Instructions for the task
Go through the entries below and copy every line that holds the word "Vision".

------------

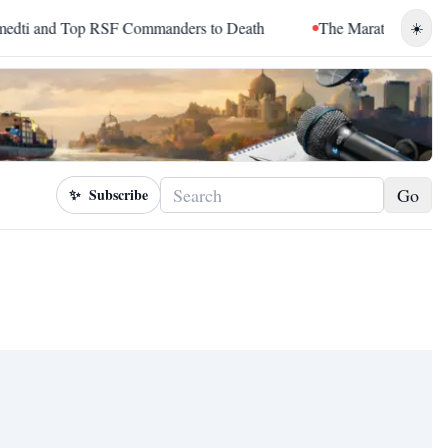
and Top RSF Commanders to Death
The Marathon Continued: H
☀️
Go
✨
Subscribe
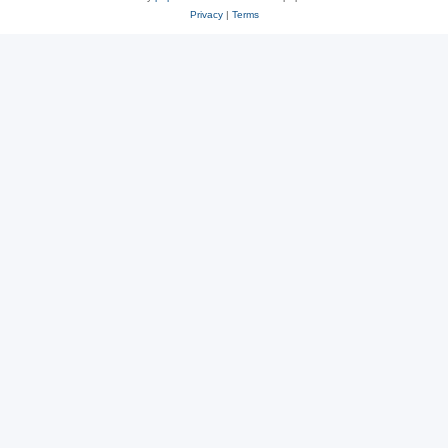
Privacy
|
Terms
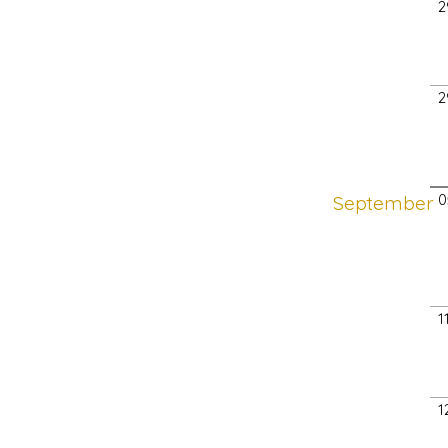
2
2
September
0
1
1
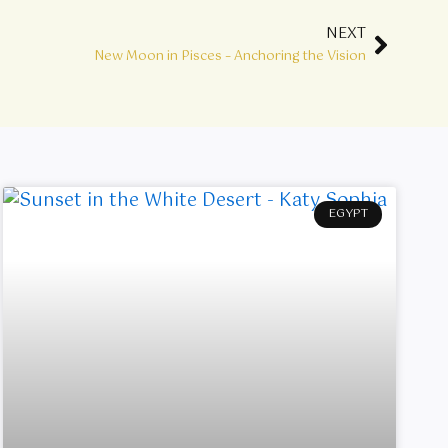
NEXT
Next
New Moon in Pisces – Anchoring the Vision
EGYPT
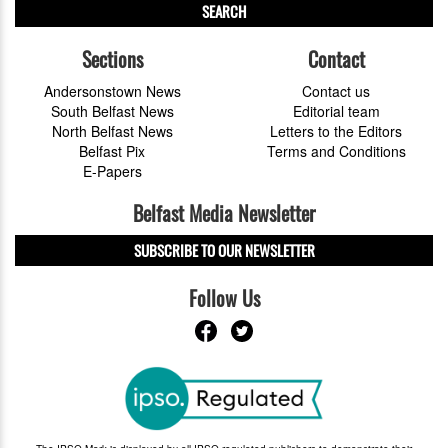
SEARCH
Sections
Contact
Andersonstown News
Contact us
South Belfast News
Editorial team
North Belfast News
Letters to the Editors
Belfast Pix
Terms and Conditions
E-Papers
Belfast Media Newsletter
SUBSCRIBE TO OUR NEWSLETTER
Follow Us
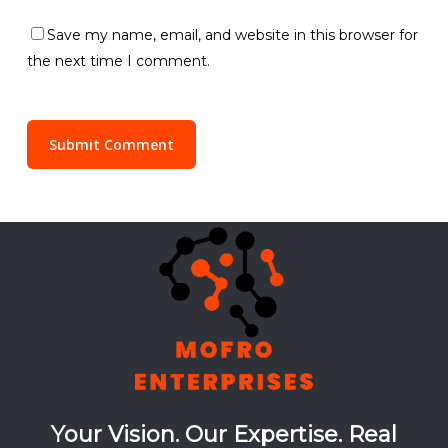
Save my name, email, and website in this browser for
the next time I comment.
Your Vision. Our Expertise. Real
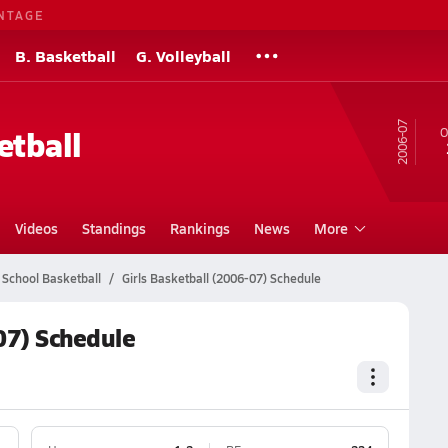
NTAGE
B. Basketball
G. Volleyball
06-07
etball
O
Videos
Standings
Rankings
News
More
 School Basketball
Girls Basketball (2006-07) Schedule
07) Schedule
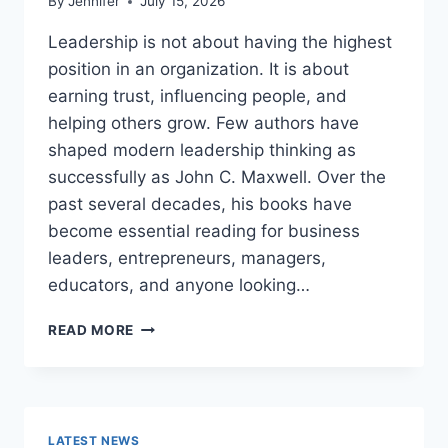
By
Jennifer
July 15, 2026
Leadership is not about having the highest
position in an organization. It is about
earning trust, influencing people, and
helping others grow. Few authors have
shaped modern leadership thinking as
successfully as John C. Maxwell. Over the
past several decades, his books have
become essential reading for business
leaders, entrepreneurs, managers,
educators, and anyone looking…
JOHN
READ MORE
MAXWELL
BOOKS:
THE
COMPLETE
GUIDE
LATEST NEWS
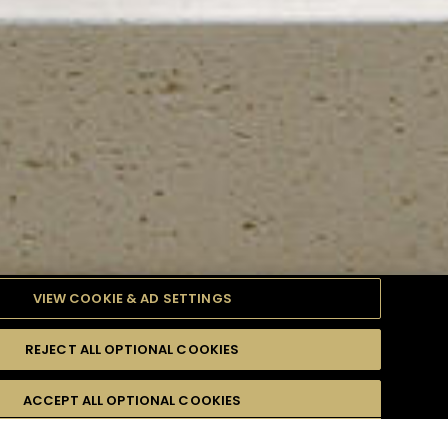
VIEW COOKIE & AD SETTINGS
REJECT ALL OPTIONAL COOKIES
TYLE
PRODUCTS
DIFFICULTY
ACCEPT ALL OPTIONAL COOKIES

------------

Solution to the problem
New Moon in Pisces – Anchoring the Vision
Your Vision. Our Expertise. Real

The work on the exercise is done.